La bienveillance, force mal connue de l'Avocat

Gazette du Palais - N° 35 - 28 oct. 2025

 

Par notre serment : « Je jure, comme avocat, d’exercer mes fonctions avec dignité, conscience, indépendance, probité et humanité », l’avocat s’engage à une exigence morale supérieure, pour permettre la confiance du justiciable et du juge.

Au cœur de ces principes, la confraternité et l’humanité occupent une place essentielle, alors qu’elles sont des obligations mal comprises.

 

La confraternité n’est pas corporatisme, encore moins solidarité aveugle entre professionnels au détriment des justiciables. Elle est, selon les mots de Jean Carbonnier, « une politesse de l’âme » et « l’expression juridique de la bienveillance ».

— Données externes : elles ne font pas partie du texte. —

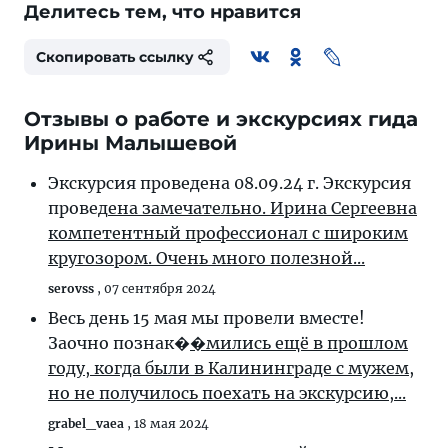
Делитесь тем, что нравится
Скопировать ссылку
Отзывы о работе и экскурсиях гида
Ирины Малышевой
Экскурсия проведена 08.09.24 г. Экскурсия
провед
ена замечательно. Ирина Сергеевна
компетентный профессионал с широким
кругозором. Очень много полезной...
serovss
,
07 сентября 2024
Весь день 15 мая мы провели вместе!
Заочно познак�
�мились ещё в прошлом
году, когда были в Калининграде с мужем,
но не получилось поехать на экскурсию,...
grabel_vaea
,
18 мая 2024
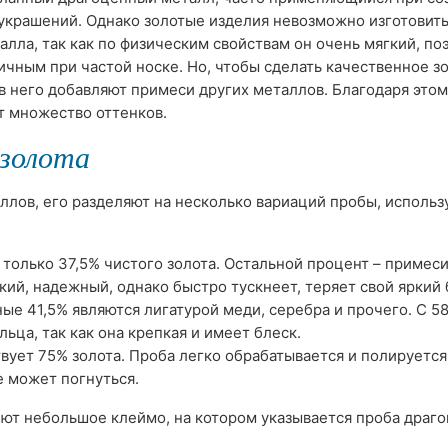
крашений. Однако золотые изделия невозможно изготовить
алла, так как по физическим свойствам он очень мягкий, по
ичным при частой носке. Но, чтобы сделать качественное з
в него добавляют примеси других металлов. Благодаря этом
т множество оттенков.
золота
ллов, его разделяют на несколько вариаций пробы, исполь
 только 37,5% чистого золота. Остальной процент – примеси
кий, надежный, однако быстро тускнеет, теряет свой яркий 
ные 41,5% являются лигатурой меди, серебра и прочего. С 5
ольца, так как она крепкая и имеет блеск.
твует 75% золота. Проба легко обрабатывается и полируется
е может погнуться.
ют небольшое клеймо, на котором указывается проба драг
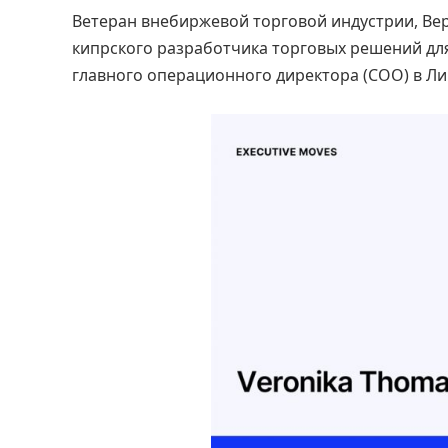
Ветеран внебиржевой торговой индустрии, Веро
кипрского разработчика торговых решений дл
главного операционного директора (COO) в Ли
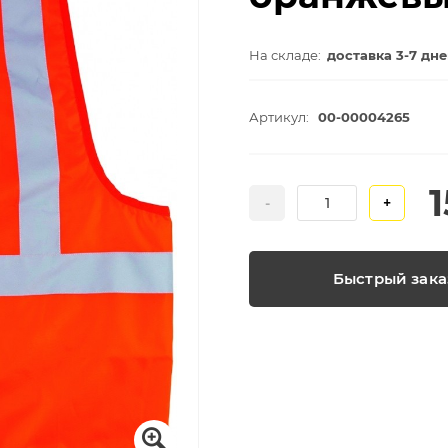
На складе:
доставка 3-7 дн
Артикул:
00-00004265
-
+
Быстрый зака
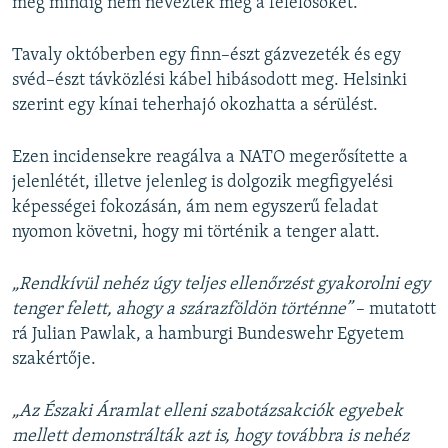
még mindig nem nevezték meg a felelősöket.
Tavaly októberben egy finn–észt gázvezeték és egy
svéd–észt távközlési kábel hibásodott meg. Helsinki
szerint egy kínai teherhajó okozhatta a sérülést.
Ezen incidensekre reagálva a NATO megerősítette a
jelenlétét, illetve jelenleg is dolgozik megfigyelési
képességei fokozásán, ám nem egyszerű feladat
nyomon követni, hogy mi történik a tenger alatt.
„Rendkívül nehéz úgy teljes ellenőrzést gyakorolni egy
tenger felett, ahogy a szárazföldön történne”
– mutatott
rá Julian Pawlak, a hamburgi Bundeswehr Egyetem
szakértője.
„Az Északi Áramlat elleni szabotázsakciók egyebek
mellett demonstrálták azt is, hogy továbbra is nehéz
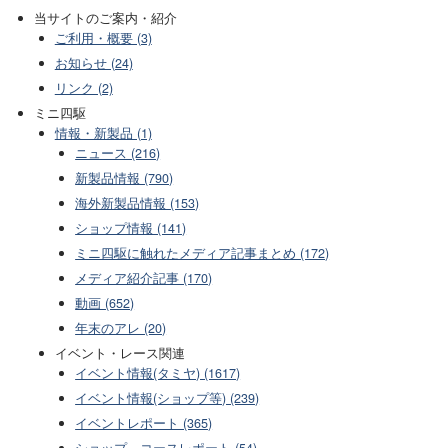
当サイトのご案内・紹介
ご利用・概要 (3)
お知らせ (24)
リンク (2)
ミニ四駆
情報・新製品 (1)
ニュース (216)
新製品情報 (790)
海外新製品情報 (153)
ショップ情報 (141)
ミニ四駆に触れたメディア記事まとめ (172)
メディア紹介記事 (170)
動画 (652)
年末のアレ (20)
イベント・レース関連
イベント情報(タミヤ) (1617)
イベント情報(ショップ等) (239)
イベントレポート (365)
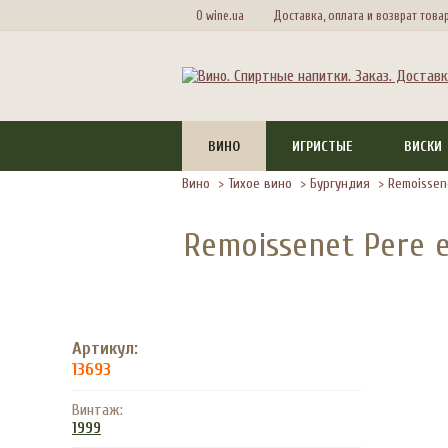
О wine.ua
Доставка, оплата и возврат това
ВИНО
ИГРИСТЫЕ
ВИСКИ
Вино
>
Тихое вино
>
Бургундия
>
Remoissene
Remoissenet Pere e
Артикул:
13693
Винтаж:
1999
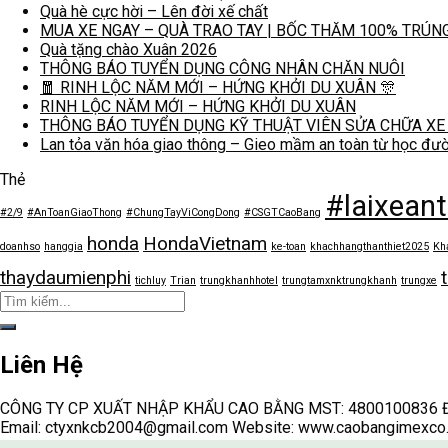
Quà hè cực hời – Lên đời xế chất
MUA XE NGAY – QUÀ TRAO TAY | BỐC THĂM 100% TRÚN
Quà tặng chào Xuân 2026
THÔNG BÁO TUYỂN DỤNG CÔNG NHÂN CHĂN NUÔI
🧧 RINH LỘC NĂM MỚI – HỨNG KHỞI DU XUÂN 🎊
RINH LỘC NĂM MỚI – HỨNG KHỞI DU XUÂN
THÔNG BÁO TUYỂN DỤNG KỸ THUẬT VIÊN SỬA CHỮA XE
Lan tỏa văn hóa giao thông – Gieo mầm an toàn từ học đư
Thẻ
#laixean
#2/9
#AnToanGiaoThong
#ChungTayViCongDong
#CSGTCaoBang
honda
HondaVietnam
doanhso
hanggia
ke-toan
khachhangthanthiet2025
Kh
thaydaumienphi
tichluy
Trian
trungkhanhhotel
trungtamxnktrungkhanh
trungxe
Liên Hệ
CÔNG TY CP XUẤT NHẬP KHẨU CAO BẰNG MST: 4800100836 Địa ch
Email: ctyxnkcb2004@gmail.com Website: www.caobangimexco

Elle impose à l’avocat de considérer son confrère, même adversaire, non pas avec amitié mais comme un partenaire du contradictoire servant la même cause : la Justice. Dans la passion et même parfois la rudesse nécessaire de nos combats, elle demeure un cadre indispensable. La vigueur de la défense ne saurait justifier la brutalité et l’irrespect.

 

À cette exigence de confraternité s’ajoute de manière encore plus forte l’obligation d’humanité, autre expression de la bienveillance juridique de l’avocat.

On peut défendre ardemment son client, mais sans blesser inutilement le confrère, la partie adverse ou le magistrat.

Ce terme d’humanité, surprenant pour notre métier de combat, traduit pourtant une évolution profonde du rapport à l’autre dans le Barreau : développement de l’avocat médiateur, sanction de la victimisation secondaire causée par la parole de l’avocat, procédures alternatives au contentieux, accompagnement des confrères en difficulté, réflexion sur les RPS, partage avec les juridictions.

 

La bienveillance n’est pas complaisance : elle est empathie, exigence d’écoute, attention à la dignité de chacun. La confraternité et l’humanité se rejoignent ainsi dans une même vocation : préserver la qualité de notre rôle de conseil et de défenseur. Ensemble, elles rappellent que l’avocat n’est pas un mercenaire du droit, mais un auxiliaire de Justice.

Le corporatisme et la complaisance enferment, la confraternité élève.

La brutalité affaiblit, l’humanité renforce.

Ces principes essentiels de notre profession, loin d’édulcorer la force du verbe de l’avocat, en demeurent le cœur.

Ils font de lui non seulement un professionnel du droit, mais un acteur éthique, garant du bon fonctionnement de la justice et du respect dû à chacun de ses protagonistes.

Dans notre domaine durci par la compétition, subissant la trop grande charge émotionnelle des dossiers et l’instrumentalisation par les acteurs politiques, la bienveillance juridique que constituent humanité et confraternité est un repère, un garde-fou car la justice se rend aussi dans nos mots, dans nos comportements et le vécu d’une procédure.

Il faut infiniment de bienveillance pour que la justice demeure humaine.

La grandeur du Barreau se mesure autant à la noblesse de ses comportements qu’à la puissance de ses moyens juridiques et de ses plaidoiries.